BEGIN DATA EXCERPTS

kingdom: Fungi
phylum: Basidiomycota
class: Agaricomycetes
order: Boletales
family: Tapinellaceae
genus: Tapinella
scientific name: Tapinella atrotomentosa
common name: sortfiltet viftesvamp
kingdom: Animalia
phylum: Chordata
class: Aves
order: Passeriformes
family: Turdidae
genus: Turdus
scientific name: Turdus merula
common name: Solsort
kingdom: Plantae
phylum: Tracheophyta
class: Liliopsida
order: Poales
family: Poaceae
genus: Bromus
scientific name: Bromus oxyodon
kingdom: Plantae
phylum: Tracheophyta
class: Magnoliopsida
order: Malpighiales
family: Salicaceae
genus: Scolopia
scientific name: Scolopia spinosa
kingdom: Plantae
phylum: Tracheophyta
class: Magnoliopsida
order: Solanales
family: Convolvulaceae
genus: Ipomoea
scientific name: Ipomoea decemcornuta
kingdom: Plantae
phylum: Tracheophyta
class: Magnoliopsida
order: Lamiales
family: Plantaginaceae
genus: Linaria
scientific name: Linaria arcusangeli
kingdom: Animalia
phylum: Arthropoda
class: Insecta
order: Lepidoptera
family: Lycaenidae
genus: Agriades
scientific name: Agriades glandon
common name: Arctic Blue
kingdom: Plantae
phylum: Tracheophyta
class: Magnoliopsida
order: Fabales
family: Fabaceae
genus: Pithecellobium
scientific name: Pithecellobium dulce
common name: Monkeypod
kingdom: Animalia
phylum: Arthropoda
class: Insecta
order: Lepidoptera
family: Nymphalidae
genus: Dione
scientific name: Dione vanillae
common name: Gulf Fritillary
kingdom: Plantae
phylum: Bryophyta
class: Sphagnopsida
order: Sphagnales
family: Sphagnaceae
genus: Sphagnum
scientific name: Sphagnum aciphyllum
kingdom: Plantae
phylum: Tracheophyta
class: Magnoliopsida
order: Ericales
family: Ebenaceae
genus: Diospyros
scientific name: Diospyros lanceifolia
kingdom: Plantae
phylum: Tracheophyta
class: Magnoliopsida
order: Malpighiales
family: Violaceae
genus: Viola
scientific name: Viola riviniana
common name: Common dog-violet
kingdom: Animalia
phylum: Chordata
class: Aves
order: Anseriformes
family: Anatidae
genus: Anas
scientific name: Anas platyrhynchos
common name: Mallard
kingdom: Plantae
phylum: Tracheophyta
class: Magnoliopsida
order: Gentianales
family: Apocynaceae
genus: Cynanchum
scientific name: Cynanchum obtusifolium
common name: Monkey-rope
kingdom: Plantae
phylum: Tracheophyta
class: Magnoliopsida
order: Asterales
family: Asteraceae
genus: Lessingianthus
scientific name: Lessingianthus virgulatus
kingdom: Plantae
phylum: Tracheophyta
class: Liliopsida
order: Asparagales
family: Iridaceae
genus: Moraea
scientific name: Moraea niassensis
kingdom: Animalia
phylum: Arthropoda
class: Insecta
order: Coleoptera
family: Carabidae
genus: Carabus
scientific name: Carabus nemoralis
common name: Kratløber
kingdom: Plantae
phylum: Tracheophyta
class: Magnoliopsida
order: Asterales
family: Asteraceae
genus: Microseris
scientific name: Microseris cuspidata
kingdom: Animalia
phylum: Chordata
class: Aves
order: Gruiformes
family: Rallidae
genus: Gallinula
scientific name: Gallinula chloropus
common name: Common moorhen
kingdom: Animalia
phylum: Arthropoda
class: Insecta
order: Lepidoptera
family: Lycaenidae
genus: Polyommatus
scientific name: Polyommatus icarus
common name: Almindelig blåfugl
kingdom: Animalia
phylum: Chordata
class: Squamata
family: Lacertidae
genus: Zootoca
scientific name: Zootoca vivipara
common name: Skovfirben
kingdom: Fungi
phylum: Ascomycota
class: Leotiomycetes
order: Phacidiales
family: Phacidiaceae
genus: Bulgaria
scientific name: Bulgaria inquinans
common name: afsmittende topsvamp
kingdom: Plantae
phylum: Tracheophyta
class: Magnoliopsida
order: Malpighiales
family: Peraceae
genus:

END DATA EXCERPTS

*TASK GOAL*: Reproduce every line of each record above, unchanged, from its kingdom line through its last line.

*ANSWER FOR THIS EXERCISE*:
kingdom: Fungi
phylum: Basidiomycota
class: Agaricomycetes
order: Boletales
family: Tapinellaceae
genus: Tapinella
scientific name: Tapinella atrotomentosa
common name: sortfiltet viftesvamp
kingdom: Animalia
phylum: Chordata
class: Aves
order: Passeriformes
family: Turdidae
genus: Turdus
scientific name: Turdus merula
common name: Solsort
kingdom: Plantae
phylum: Tracheophyta
class: Liliopsida
order: Poales
family: Poaceae
genus: Bromus
scientific name: Bromus oxyodon
kingdom: Plantae
phylum: Tracheophyta
class: Magnoliopsida
order: Malpighiales
family: Salicaceae
genus: Scolopia
scientific name: Scolopia spinosa
kingdom: Plantae
phylum: Tracheophyta
class: Magnoliopsida
order: Solanales
family: Convolvulaceae
genus: Ipomoea
scientific name: Ipomoea decemcornuta
kingdom: Plantae
phylum: Tracheophyta
class: Magnoliopsida
order: Lamiales
family: Plantaginaceae
genus: Linaria
scientific name: Linaria arcusangeli
kingdom: Animalia
phylum: Arthropoda
class: Insecta
order: Lepidoptera
family: Lycaenidae
genus: Agriades
scientific name: Agriades glandon
common name: Arctic Blue
kingdom: Plantae
phylum: Tracheophyta
class: Magnoliopsida
order: Fabales
family: Fabaceae
genus: Pithecellobium
scientific name: Pithecellobium dulce
common name: Monkeypod
kingdom: Animalia
phylum: Arthropoda
class: Insecta
order: Lepidoptera
family: Nymphalidae
genus: Dione
scientific name: Dione vanillae
common name: Gulf Fritillary
kingdom: Plantae
phylum: Bryophyta
class: Sphagnopsida
order: Sphagnales
family: Sphagnaceae
genus: Sphagnum
scientific name: Sphagnum aciphyllum
kingdom: Plantae
phylum: Tracheophyta
class: Magnoliopsida
order: Ericales
family: Ebenaceae
genus: Diospyros
scientific name: Diospyros lanceifolia
kingdom: Plantae
phylum: Tracheophyta
class: Magnoliopsida
order: Malpighiales
family: Violaceae
genus: Viola
scientific name: Viola riviniana
common name: Common dog-violet
kingdom: Animalia
phylum: Chordata
class: Aves
order: Anseriformes
family: Anatidae
genus: Anas
scientific name: Anas platyrhynchos
common name: Mallard
kingdom: Plantae
phylum: Tracheophyta
class: Magnoliopsida
order: Gentianales
family: Apocynaceae
genus: Cynanchum
scientific name: Cynanchum obtusifolium
common name: Monkey-rope
kingdom: Plantae
phylum: Tracheophyta
class: Magnoliopsida
order: Asterales
family: Asteraceae
genus: Lessingianthus
scientific name: Lessingianthus virgulatus
kingdom: Plantae
phylum: Tracheophyta
class: Liliopsida
order: Asparagales
family: Iridaceae
genus: Moraea
scientific name: Moraea niassensis
kingdom: Animalia
phylum: Arthropoda
class: Insecta
order: Coleoptera
family: Carabidae
genus: Carabus
scientific name: Carabus nemoralis
common name: Kratløber
kingdom: Plantae
phylum: Tracheophyta
class: Magnoliopsida
order: Asterales
family: Asteraceae
genus: Microseris
scientific name: Microseris cuspidata
kingdom: Animalia
phylum: Chordata
class: Aves
order: Gruiformes
family: Rallidae
genus: Gallinula
scientific name: Gallinula chloropus
common name: Common moorhen
kingdom: Animalia
phylum: Arthropoda
class: Insecta
order: Lepidoptera
family: Lycaenidae
genus: Polyommatus
scientific name: Polyommatus icarus
common name: Almindelig blåfugl
kingdom: Animalia
phylum: Chordata
class: Squamata
family: Lacertidae
genus: Zootoca
scientific name: Zootoca vivipara
common name: Skovfirben
kingdom: Fungi
phylum: Ascomycota
class: Leotiomycetes
order: Phacidiales
family: Phacidiaceae
genus: Bulgaria
scientific name: Bulgaria inquinans
common name: afsmittende topsvamp
kingdom: Plantae
phylum: Tracheophyta
class: Magnoliopsida
order: Malpighiales
family: Peraceae
genus:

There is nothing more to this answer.